Prompt: Without including any pictures, copy every line below exactly.

Records for the task:
══════════════════════════════

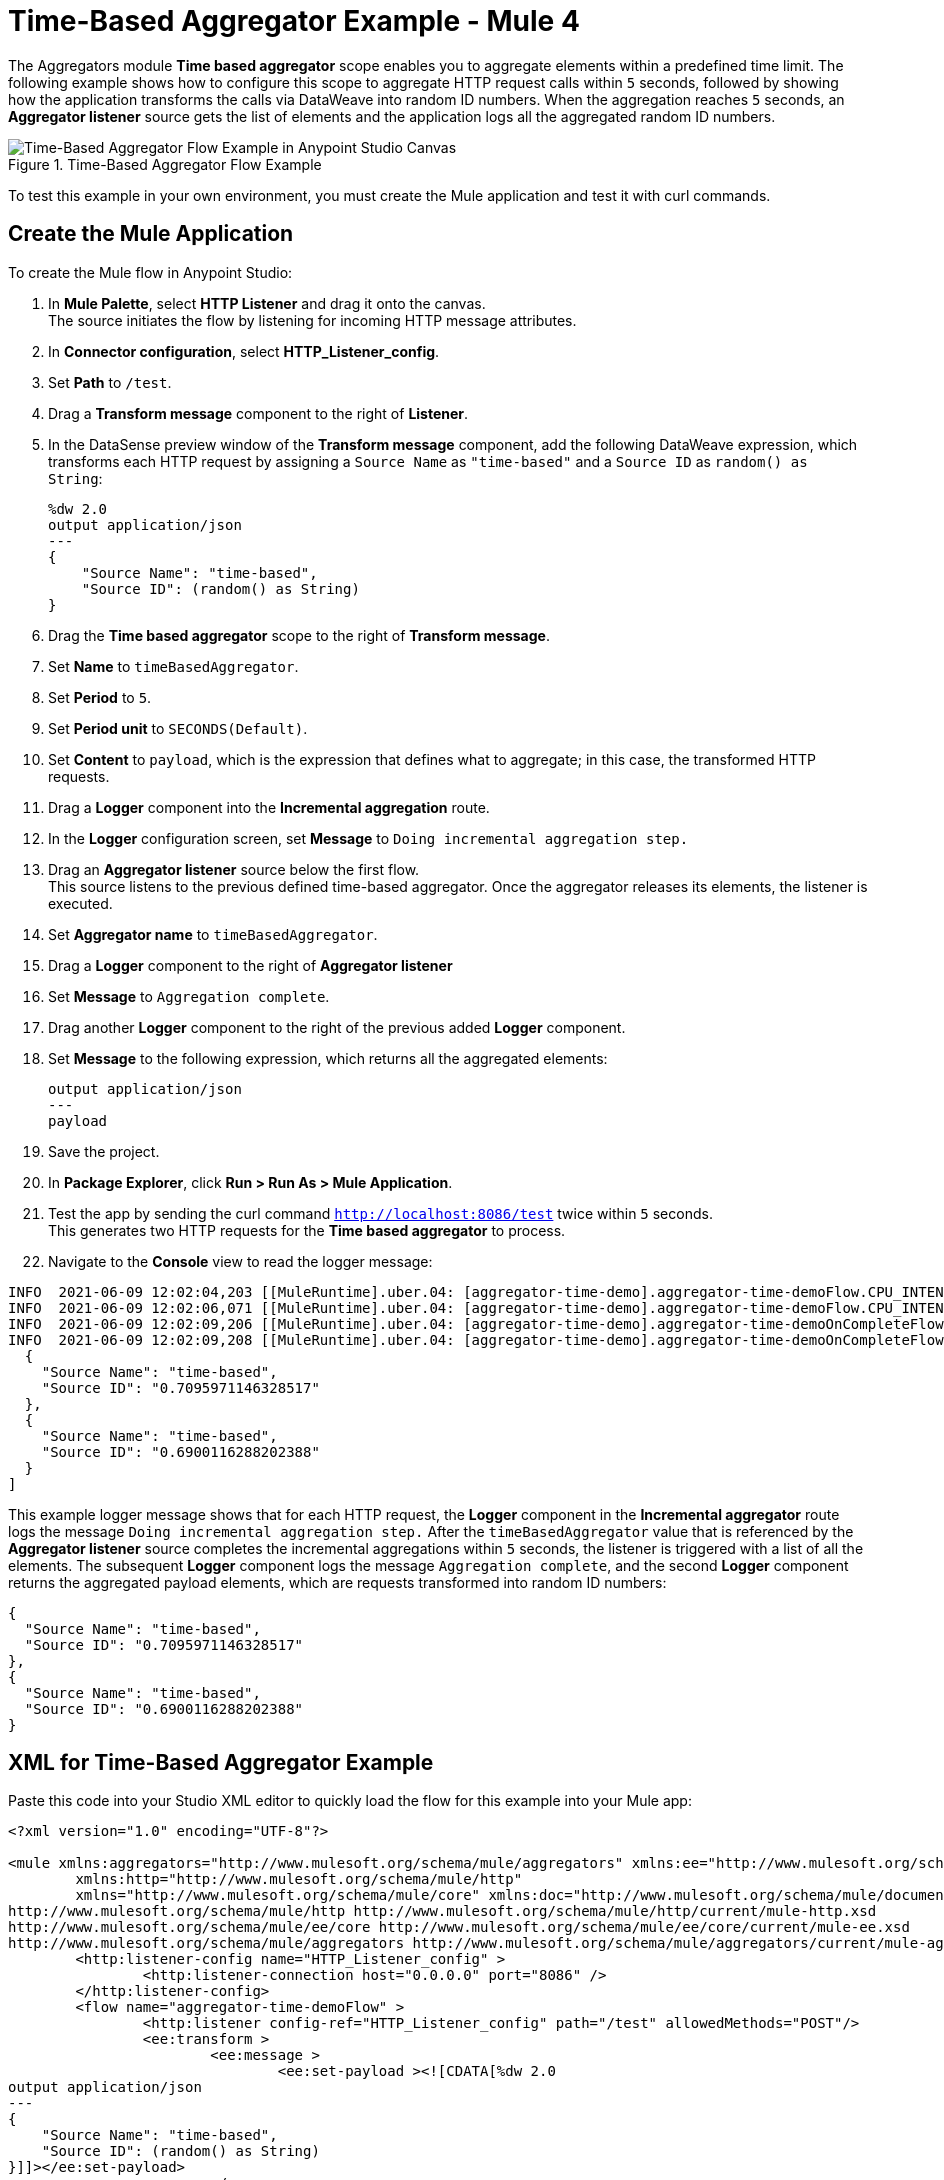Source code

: = Time-Based Aggregator Example - Mule 4

The Aggregators module *Time based aggregator* scope enables you to aggregate elements within a predefined time limit. The following example shows how to configure this scope to aggregate HTTP request calls within `5` seconds, followed by showing how the application transforms the calls via DataWeave into random ID numbers. When the aggregation reaches `5` seconds, an *Aggregator listener* source gets the list of elements and the application logs all the aggregated random ID numbers.

.Time-Based Aggregator Flow Example
image::aggregator-time-example.png[Time-Based Aggregator Flow Example in Anypoint Studio Canvas]

To test this example in your own environment, you must create the Mule application and test it with curl commands.


== Create the Mule Application

To create the Mule flow in Anypoint Studio:

. In *Mule Palette*, select *HTTP Listener* and drag it onto the canvas. +
The source initiates the flow by listening for incoming HTTP message attributes.
. In *Connector configuration*, select *HTTP_Listener_config*.
. Set *Path* to `/test`.
. Drag a *Transform message* component to the right of *Listener*.
. In the DataSense preview window of the *Transform message* component, add the following DataWeave expression, which transforms each HTTP request by assigning a `Source Name` as `"time-based"` and a `Source ID` as `random() as String`:
+
[source,DataWeave,linenums]
----
%dw 2.0
output application/json
---
{
    "Source Name": "time-based",
    "Source ID": (random() as String)
}
----
[start=6]
. Drag the *Time based aggregator* scope to the right of *Transform message*.
. Set *Name* to `timeBasedAggregator`.
. Set *Period* to `5`.
. Set *Period unit* to `SECONDS(Default)`.
. Set *Content* to `payload`, which is the expression that defines what to aggregate; in this case, the transformed HTTP requests.
. Drag a *Logger* component into the *Incremental aggregation* route.
. In the *Logger* configuration screen, set *Message* to `Doing incremental aggregation step.`
. Drag an *Aggregator listener* source below the first flow. +
This source listens to the previous defined time-based aggregator. Once the aggregator releases its elements, the listener is executed.
. Set *Aggregator name* to `timeBasedAggregator`.
. Drag a *Logger* component to the right of *Aggregator listener*
. Set *Message* to `Aggregation complete`.
. Drag another *Logger* component to the right of the previous added *Logger* component.
. Set *Message* to the following expression, which returns all the aggregated elements:
+
[source,xml,linenums]
----
output application/json
---
payload
----
. Save the project.
. In *Package Explorer*, click *Run > Run As > Mule Application*.
. Test the app by sending the curl command `http://localhost:8086/test` twice within `5` seconds. +
This generates two HTTP requests for the *Time based aggregator* to process.
. Navigate to the *Console* view to read the logger message:

```
INFO  2021-06-09 12:02:04,203 [[MuleRuntime].uber.04: [aggregator-time-demo].aggregator-time-demoFlow.CPU_INTENSIVE @59b15997] [processor: aggregator-time-demoFlow/processors/1/route/0/processors/0; event: a6b00280-c933-11eb-a825-f01898ad2638] org.mule.runtime.core.internal.processor.LoggerMessageProcessor: Doing incremental step.
INFO  2021-06-09 12:02:06,071 [[MuleRuntime].uber.04: [aggregator-time-demo].aggregator-time-demoFlow.CPU_INTENSIVE @59b15997] [processor: aggregator-time-demoFlow/processors/1/route/0/processors/0; event: a7cd0b40-c933-11eb-a825-f01898ad2638] org.mule.runtime.core.internal.processor.LoggerMessageProcessor: Doing incremental step.
INFO  2021-06-09 12:02:09,206 [[MuleRuntime].uber.04: [aggregator-time-demo].aggregator-time-demoOnCompleteFlow.CPU_LITE @2ab3c271] [processor: aggregator-time-demoOnCompleteFlow/processors/0; event: 827c9591-c933-11eb-a825-f01898ad2638] org.mule.runtime.core.internal.processor.LoggerMessageProcessor: Aggregation complete
INFO  2021-06-09 12:02:09,208 [[MuleRuntime].uber.04: [aggregator-time-demo].aggregator-time-demoOnCompleteFlow.CPU_LITE @2ab3c271] [processor: aggregator-time-demoOnCompleteFlow/processors/1; event: 827c9591-c933-11eb-a825-f01898ad2638] org.mule.runtime.core.internal.processor.LoggerMessageProcessor: [
  {
    "Source Name": "time-based",
    "Source ID": "0.7095971146328517"
  },
  {
    "Source Name": "time-based",
    "Source ID": "0.6900116288202388"
  }
]
```
This example logger message shows that for each HTTP request, the *Logger* component in the *Incremental aggregator* route logs the message
`Doing incremental aggregation step.` After the `timeBasedAggregator` value that is referenced by the *Aggregator listener* source completes the incremental aggregations within `5` seconds, the listener is triggered with a list of all the elements. The subsequent *Logger* component logs the message `Aggregation complete`, and the second *Logger* component returns the aggregated payload elements, which are requests transformed into random ID numbers:

```
{
  "Source Name": "time-based",
  "Source ID": "0.7095971146328517"
},
{
  "Source Name": "time-based",
  "Source ID": "0.6900116288202388"
}
```
== XML for Time-Based Aggregator Example

Paste this code into your Studio XML editor to quickly load the flow for this example into your Mule app:

[source,xml,linenums]
----
<?xml version="1.0" encoding="UTF-8"?>

<mule xmlns:aggregators="http://www.mulesoft.org/schema/mule/aggregators" xmlns:ee="http://www.mulesoft.org/schema/mule/ee/core"
	xmlns:http="http://www.mulesoft.org/schema/mule/http"
	xmlns="http://www.mulesoft.org/schema/mule/core" xmlns:doc="http://www.mulesoft.org/schema/mule/documentation" xmlns:xsi="http://www.w3.org/2001/XMLSchema-instance" xsi:schemaLocation="http://www.mulesoft.org/schema/mule/core http://www.mulesoft.org/schema/mule/core/current/mule.xsd
http://www.mulesoft.org/schema/mule/http http://www.mulesoft.org/schema/mule/http/current/mule-http.xsd
http://www.mulesoft.org/schema/mule/ee/core http://www.mulesoft.org/schema/mule/ee/core/current/mule-ee.xsd
http://www.mulesoft.org/schema/mule/aggregators http://www.mulesoft.org/schema/mule/aggregators/current/mule-aggregators.xsd">
	<http:listener-config name="HTTP_Listener_config" >
		<http:listener-connection host="0.0.0.0" port="8086" />
	</http:listener-config>
	<flow name="aggregator-time-demoFlow" >
		<http:listener config-ref="HTTP_Listener_config" path="/test" allowedMethods="POST"/>
		<ee:transform >
			<ee:message >
				<ee:set-payload ><![CDATA[%dw 2.0
output application/json
---
{
    "Source Name": "time-based",
    "Source ID": (random() as String)
}]]></ee:set-payload>
			</ee:message>
		</ee:transform>
		<aggregators:time-based-aggregator period="5" name="timeBasedAggregator">
			<aggregators:incremental-aggregation >
				<logger level="INFO" message="Doing incremental step."/>
			</aggregators:incremental-aggregation>
		</aggregators:time-based-aggregator>
	</flow>
	<flow name="aggregator-time-demoOnCompleteFlow" >
		<aggregators:aggregator-listener  aggregatorName="timeBasedAggregator"/>
		<logger level="INFO" message="Aggregation complete" />
		<logger level="INFO" message="#[output application/json
---
payload]" />
	</flow>
</mule>

----

== See Also

* https://help.mulesoft.com[MuleSoft Help Center]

══════════════════════════════

Reply:
Source code

: = Time-Based Aggregator Example - Mule 4

The Aggregators module *Time based aggregator* scope enables you to aggregate elements within a predefined time limit. The following example shows how to configure this scope to aggregate HTTP request calls within `5` seconds, followed by showing how the application transforms the calls via DataWeave into random ID numbers. When the aggregation reaches `5` seconds, an *Aggregator listener* source gets the list of elements and the application logs all the aggregated random ID numbers.

.Time-Based Aggregator Flow Example
image::aggregator-time-example.png[Time-Based Aggregator Flow Example in Anypoint Studio Canvas]

To test this example in your own environment, you must create the Mule application and test it with curl commands.


== Create the Mule Application

To create the Mule flow in Anypoint Studio:

. In *Mule Palette*, select *HTTP Listener* and drag it onto the canvas. +
The source initiates the flow by listening for incoming HTTP message attributes.
. In *Connector configuration*, select *HTTP_Listener_config*.
. Set *Path* to `/test`.
. Drag a *Transform message* component to the right of *Listener*.
. In the DataSense preview window of the *Transform message* component, add the following DataWeave expression, which transforms each HTTP request by assigning a `Source Name` as `"time-based"` and a `Source ID` as `random() as String`:
+
[source,DataWeave,linenums]
----
%dw 2.0
output application/json
---
{
    "Source Name": "time-based",
    "Source ID": (random() as String)
}
----
[start=6]
. Drag the *Time based aggregator* scope to the right of *Transform message*.
. Set *Name* to `timeBasedAggregator`.
. Set *Period* to `5`.
. Set *Period unit* to `SECONDS(Default)`.
. Set *Content* to `payload`, which is the expression that defines what to aggregate; in this case, the transformed HTTP requests.
. Drag a *Logger* component into the *Incremental aggregation* route.
. In the *Logger* configuration screen, set *Message* to `Doing incremental aggregation step.`
. Drag an *Aggregator listener* source below the first flow. +
This source listens to the previous defined time-based aggregator. Once the aggregator releases its elements, the listener is executed.
. Set *Aggregator name* to `timeBasedAggregator`.
. Drag a *Logger* component to the right of *Aggregator listener*
. Set *Message* to `Aggregation complete`.
. Drag another *Logger* component to the right of the previous added *Logger* component.
. Set *Message* to the following expression, which returns all the aggregated elements:
+
[source,xml,linenums]
----
output application/json
---
payload
----
. Save the project.
. In *Package Explorer*, click *Run > Run As > Mule Application*.
. Test the app by sending the curl command `http://localhost:8086/test` twice within `5` seconds. +
This generates two HTTP requests for the *Time based aggregator* to process.
. Navigate to the *Console* view to read the logger message:

```
INFO  2021-06-09 12:02:04,203 [[MuleRuntime].uber.04: [aggregator-time-demo].aggregator-time-demoFlow.CPU_INTENSIVE @59b15997] [processor: aggregator-time-demoFlow/processors/1/route/0/processors/0; event: a6b00280-c933-11eb-a825-f01898ad2638] org.mule.runtime.core.internal.processor.LoggerMessageProcessor: Doing incremental step.
INFO  2021-06-09 12:02:06,071 [[MuleRuntime].uber.04: [aggregator-time-demo].aggregator-time-demoFlow.CPU_INTENSIVE @59b15997] [processor: aggregator-time-demoFlow/processors/1/route/0/processors/0; event: a7cd0b40-c933-11eb-a825-f01898ad2638] org.mule.runtime.core.internal.processor.LoggerMessageProcessor: Doing incremental step.
INFO  2021-06-09 12:02:09,206 [[MuleRuntime].uber.04: [aggregator-time-demo].aggregator-time-demoOnCompleteFlow.CPU_LITE @2ab3c271] [processor: aggregator-time-demoOnCompleteFlow/processors/0; event: 827c9591-c933-11eb-a825-f01898ad2638] org.mule.runtime.core.internal.processor.LoggerMessageProcessor: Aggregation complete
INFO  2021-06-09 12:02:09,208 [[MuleRuntime].uber.04: [aggregator-time-demo].aggregator-time-demoOnCompleteFlow.CPU_LITE @2ab3c271] [processor: aggregator-time-demoOnCompleteFlow/processors/1; event: 827c9591-c933-11eb-a825-f01898ad2638] org.mule.runtime.core.internal.processor.LoggerMessageProcessor: [
  {
    "Source Name": "time-based",
    "Source ID": "0.7095971146328517"
  },
  {
    "Source Name": "time-based",
    "Source ID": "0.6900116288202388"
  }
]
```
This example logger message shows that for each HTTP request, the *Logger* component in the *Incremental aggregator* route logs the message
`Doing incremental aggregation step.` After the `timeBasedAggregator` value that is referenced by the *Aggregator listener* source completes the incremental aggregations within `5` seconds, the listener is triggered with a list of all the elements. The subsequent *Logger* component logs the message `Aggregation complete`, and the second *Logger* component returns the aggregated payload elements, which are requests transformed into random ID numbers:

```
{
  "Source Name": "time-based",
  "Source ID": "0.7095971146328517"
},
{
  "Source Name": "time-based",
  "Source ID": "0.6900116288202388"
}
```
== XML for Time-Based Aggregator Example

Paste this code into your Studio XML editor to quickly load the flow for this example into your Mule app:

[source,xml,linenums]
----
<?xml version="1.0" encoding="UTF-8"?>

<mule xmlns:aggregators="http://www.mulesoft.org/schema/mule/aggregators" xmlns:ee="http://www.mulesoft.org/schema/mule/ee/core"
	xmlns:http="http://www.mulesoft.org/schema/mule/http"
	xmlns="http://www.mulesoft.org/schema/mule/core" xmlns:doc="http://www.mulesoft.org/schema/mule/documentation" xmlns:xsi="http://www.w3.org/2001/XMLSchema-instance" xsi:schemaLocation="http://www.mulesoft.org/schema/mule/core http://www.mulesoft.org/schema/mule/core/current/mule.xsd
http://www.mulesoft.org/schema/mule/http http://www.mulesoft.org/schema/mule/http/current/mule-http.xsd
http://www.mulesoft.org/schema/mule/ee/core http://www.mulesoft.org/schema/mule/ee/core/current/mule-ee.xsd
http://www.mulesoft.org/schema/mule/aggregators http://www.mulesoft.org/schema/mule/aggregators/current/mule-aggregators.xsd">
	<http:listener-config name="HTTP_Listener_config" >
		<http:listener-connection host="0.0.0.0" port="8086" />
	</http:listener-config>
	<flow name="aggregator-time-demoFlow" >
		<http:listener config-ref="HTTP_Listener_config" path="/test" allowedMethods="POST"/>
		<ee:transform >
			<ee:message >
				<ee:set-payload ><![CDATA[%dw 2.0
output application/json
---
{
    "Source Name": "time-based",
    "Source ID": (random() as String)
}]]></ee:set-payload>
			</ee:message>
		</ee:transform>
		<aggregators:time-based-aggregator period="5" name="timeBasedAggregator">
			<aggregators:incremental-aggregation >
				<logger level="INFO" message="Doing incremental step."/>
			</aggregators:incremental-aggregation>
		</aggregators:time-based-aggregator>
	</flow>
	<flow name="aggregator-time-demoOnCompleteFlow" >
		<aggregators:aggregator-listener  aggregatorName="timeBasedAggregator"/>
		<logger level="INFO" message="Aggregation complete" />
		<logger level="INFO" message="#[output application/json
---
payload]" />
	</flow>
</mule>

----

== See Also

* https://help.mulesoft.com[MuleSoft Help Center]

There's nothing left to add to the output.